I was raised to accept responsibility for my own financial needs and I not only did manage to do this all of my life, but after leaving Harvard I also started a non-profit music production company which supported me and provided employment for many others. I paid all of my federal and state taxes this entire time. It is these taxes that contributed to the CHA support for the same housing of which I now find myself in need.
To say I was grateful that CHA housing existed and that I was eligible to apply for a unit is a massive understatement. Without this I would have been on the street. But it was not just the provision of housing that meant so very much to me—it was the unexpected respect and real courtesy from the entire CHA staff that removed any sense of disgrace, any sense of being a second-class citizen, that I may have felt asking for this help.

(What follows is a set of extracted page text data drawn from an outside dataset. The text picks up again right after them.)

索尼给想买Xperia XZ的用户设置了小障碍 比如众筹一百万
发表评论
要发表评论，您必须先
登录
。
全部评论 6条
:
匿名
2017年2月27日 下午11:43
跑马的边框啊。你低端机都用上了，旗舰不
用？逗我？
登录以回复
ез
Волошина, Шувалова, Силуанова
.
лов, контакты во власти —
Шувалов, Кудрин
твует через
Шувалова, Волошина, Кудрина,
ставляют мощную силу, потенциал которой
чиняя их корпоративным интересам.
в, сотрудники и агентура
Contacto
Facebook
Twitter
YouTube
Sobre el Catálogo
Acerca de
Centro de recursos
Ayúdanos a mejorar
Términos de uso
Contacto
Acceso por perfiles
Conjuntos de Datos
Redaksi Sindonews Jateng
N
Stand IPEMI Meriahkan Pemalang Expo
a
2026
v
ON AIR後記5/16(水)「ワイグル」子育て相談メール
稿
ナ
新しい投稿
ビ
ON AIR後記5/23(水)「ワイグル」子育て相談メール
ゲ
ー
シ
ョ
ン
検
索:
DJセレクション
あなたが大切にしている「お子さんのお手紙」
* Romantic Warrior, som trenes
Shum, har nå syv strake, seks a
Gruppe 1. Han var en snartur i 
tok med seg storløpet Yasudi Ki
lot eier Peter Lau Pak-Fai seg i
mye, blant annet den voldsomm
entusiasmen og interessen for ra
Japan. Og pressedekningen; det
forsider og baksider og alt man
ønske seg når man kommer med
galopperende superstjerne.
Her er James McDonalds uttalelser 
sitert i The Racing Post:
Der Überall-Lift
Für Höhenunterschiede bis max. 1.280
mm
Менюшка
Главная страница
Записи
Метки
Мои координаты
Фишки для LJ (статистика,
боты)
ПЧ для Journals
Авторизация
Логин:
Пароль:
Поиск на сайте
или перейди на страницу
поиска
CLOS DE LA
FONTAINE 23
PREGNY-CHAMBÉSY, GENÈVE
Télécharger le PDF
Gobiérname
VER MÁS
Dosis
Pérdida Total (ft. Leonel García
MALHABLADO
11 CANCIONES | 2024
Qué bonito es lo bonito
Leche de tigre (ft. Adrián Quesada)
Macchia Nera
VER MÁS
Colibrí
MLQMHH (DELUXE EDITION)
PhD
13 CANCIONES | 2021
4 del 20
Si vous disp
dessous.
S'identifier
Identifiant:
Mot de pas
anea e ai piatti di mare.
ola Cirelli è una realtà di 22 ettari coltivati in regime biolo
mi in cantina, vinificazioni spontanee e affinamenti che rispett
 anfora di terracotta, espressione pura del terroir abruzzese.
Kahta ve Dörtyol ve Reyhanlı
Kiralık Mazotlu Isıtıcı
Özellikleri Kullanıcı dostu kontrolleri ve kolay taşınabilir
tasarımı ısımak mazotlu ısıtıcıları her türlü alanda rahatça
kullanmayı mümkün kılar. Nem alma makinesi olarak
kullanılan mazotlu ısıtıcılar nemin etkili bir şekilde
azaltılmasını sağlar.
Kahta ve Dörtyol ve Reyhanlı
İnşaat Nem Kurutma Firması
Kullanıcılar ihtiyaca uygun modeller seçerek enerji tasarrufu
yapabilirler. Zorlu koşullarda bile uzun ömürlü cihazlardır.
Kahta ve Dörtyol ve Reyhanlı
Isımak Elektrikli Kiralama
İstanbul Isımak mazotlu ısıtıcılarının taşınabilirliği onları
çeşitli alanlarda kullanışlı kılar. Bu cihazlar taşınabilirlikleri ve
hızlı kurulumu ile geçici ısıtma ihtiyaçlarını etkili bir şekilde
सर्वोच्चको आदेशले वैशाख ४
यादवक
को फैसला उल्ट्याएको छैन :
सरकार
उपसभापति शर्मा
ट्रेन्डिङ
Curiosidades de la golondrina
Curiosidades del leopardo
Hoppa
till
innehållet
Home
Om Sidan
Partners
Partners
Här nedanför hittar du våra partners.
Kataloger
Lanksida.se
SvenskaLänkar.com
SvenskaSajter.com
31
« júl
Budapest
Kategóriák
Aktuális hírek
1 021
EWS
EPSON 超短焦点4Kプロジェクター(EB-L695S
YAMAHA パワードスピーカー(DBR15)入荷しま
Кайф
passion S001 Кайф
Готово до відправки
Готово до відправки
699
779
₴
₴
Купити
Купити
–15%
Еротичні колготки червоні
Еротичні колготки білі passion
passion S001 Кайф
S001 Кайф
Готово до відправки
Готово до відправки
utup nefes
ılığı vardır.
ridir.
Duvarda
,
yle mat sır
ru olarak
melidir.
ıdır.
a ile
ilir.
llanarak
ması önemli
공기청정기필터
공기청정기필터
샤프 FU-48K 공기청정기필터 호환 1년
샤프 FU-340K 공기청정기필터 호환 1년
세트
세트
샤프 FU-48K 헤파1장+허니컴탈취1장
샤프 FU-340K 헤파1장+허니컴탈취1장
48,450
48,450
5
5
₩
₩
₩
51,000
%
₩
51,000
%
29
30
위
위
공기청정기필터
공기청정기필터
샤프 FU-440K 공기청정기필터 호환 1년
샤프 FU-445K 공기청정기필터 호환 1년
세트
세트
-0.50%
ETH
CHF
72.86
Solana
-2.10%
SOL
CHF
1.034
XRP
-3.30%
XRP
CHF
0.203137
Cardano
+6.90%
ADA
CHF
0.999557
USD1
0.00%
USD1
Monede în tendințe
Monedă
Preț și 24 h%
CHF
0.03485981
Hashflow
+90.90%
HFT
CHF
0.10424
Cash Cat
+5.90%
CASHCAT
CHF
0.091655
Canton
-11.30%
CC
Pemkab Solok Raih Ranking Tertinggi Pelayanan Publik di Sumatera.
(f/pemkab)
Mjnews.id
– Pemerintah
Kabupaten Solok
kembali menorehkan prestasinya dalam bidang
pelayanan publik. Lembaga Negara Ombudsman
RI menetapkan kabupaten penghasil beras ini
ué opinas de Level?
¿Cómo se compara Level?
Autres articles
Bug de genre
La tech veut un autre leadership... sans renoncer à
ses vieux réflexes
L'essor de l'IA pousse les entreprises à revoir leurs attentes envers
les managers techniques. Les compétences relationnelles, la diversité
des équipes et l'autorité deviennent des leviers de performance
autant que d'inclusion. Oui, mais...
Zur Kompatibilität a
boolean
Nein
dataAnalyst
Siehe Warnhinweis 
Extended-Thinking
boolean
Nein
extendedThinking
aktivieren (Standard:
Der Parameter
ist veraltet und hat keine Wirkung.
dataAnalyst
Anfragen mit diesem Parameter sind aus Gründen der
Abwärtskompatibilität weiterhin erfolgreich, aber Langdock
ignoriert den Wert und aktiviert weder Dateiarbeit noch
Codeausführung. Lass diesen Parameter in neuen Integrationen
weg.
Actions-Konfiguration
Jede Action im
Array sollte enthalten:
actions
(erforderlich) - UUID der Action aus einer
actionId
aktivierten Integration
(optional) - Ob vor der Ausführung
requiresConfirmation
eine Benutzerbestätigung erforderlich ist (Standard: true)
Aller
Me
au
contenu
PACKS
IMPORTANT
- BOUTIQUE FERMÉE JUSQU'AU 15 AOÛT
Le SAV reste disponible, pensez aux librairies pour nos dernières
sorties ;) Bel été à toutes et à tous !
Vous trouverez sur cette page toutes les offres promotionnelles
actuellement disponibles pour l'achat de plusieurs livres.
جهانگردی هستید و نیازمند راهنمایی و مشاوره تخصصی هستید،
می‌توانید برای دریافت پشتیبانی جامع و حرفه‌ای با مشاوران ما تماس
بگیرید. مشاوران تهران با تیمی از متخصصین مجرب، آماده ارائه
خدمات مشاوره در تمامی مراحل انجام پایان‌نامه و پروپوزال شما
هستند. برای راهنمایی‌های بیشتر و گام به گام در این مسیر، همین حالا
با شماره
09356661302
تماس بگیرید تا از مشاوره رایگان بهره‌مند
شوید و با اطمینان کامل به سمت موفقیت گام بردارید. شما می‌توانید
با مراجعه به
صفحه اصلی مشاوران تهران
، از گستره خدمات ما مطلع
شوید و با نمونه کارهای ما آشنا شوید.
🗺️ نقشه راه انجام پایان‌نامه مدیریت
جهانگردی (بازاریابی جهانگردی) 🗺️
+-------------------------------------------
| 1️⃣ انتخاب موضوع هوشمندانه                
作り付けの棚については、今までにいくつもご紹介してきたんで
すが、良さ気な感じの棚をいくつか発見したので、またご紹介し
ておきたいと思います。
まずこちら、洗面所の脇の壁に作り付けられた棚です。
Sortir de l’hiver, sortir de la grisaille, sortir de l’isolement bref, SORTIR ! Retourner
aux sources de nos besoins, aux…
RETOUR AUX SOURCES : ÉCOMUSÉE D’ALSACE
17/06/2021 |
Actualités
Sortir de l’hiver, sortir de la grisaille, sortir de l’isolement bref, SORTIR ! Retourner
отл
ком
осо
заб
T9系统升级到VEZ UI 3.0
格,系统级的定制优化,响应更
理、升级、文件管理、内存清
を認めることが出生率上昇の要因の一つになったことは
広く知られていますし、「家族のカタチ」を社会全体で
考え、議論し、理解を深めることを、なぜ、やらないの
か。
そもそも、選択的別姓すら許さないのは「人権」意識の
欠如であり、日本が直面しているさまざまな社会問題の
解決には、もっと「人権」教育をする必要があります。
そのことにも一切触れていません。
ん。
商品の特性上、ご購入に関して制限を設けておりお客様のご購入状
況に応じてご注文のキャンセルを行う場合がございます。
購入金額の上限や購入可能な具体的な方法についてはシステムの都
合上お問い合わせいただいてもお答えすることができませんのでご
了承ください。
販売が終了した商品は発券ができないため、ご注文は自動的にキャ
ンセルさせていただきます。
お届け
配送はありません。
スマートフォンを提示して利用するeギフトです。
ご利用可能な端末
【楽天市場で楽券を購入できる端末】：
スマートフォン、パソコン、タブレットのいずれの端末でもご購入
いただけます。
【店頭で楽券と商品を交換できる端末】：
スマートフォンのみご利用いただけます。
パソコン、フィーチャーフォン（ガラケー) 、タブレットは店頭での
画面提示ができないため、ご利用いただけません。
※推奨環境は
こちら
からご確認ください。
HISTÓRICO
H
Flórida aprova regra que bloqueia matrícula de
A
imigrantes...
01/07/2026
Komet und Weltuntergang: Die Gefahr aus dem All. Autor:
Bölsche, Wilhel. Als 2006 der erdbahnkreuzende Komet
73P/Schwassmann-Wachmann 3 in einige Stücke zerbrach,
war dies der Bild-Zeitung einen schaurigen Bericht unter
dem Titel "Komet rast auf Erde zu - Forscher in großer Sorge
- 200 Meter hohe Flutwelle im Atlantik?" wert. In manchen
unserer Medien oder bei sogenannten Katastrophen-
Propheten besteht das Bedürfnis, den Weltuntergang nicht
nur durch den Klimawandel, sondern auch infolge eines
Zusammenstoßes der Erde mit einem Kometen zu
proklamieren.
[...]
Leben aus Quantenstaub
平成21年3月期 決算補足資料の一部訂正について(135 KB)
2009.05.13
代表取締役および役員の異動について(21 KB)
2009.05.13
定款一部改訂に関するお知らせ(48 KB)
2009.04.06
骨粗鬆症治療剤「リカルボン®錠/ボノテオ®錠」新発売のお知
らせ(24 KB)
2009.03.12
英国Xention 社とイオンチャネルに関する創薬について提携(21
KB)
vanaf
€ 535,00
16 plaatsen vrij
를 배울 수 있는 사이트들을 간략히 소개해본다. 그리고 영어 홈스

Then, in June of this year, I received a "Notice of Proposed Lease Amendment" from the CHA informing me of a proposed change to my lease—the addition of a requirement that I accept a "Smoke-Free" policy as a part of my lease or face eviction. My response was genuine shock.
I have never been able to make enough money to buy my own house, but I have always felt "equal" here in Cambridge—that I was truly contributing to this diverse society which did not determine the value of its citizenry based on their financial status. And until receiving this proposed "smoking ban" notice I had never felt demeaned by anyone in Cambridge due to my financial situation—not even once.
Now I Do feel, because of my low income (and age, which limits my ability to attend the "discussion" meetings held during the summer due to the intense humidity and heat) that I really am a "second-class" citizen,and it is an awful feeling.
I personally no longer smoke but my brother (who is my only living relative and only regular visitor) does—and among other concerns, I worry that I will lose the comfort and support he has provided, a scenario which would cause me great distress. And I cannot avoid feeling that being told that my guests or I cannot smoke if we wish to in my own home is both a frightening invasion of my (and other CHA tenants') privacy—and a monumental infraction of our basic civil rights. Further, I cannot help but feel that this smoking ban is a truly opportunistic discrimination the poor and elderly.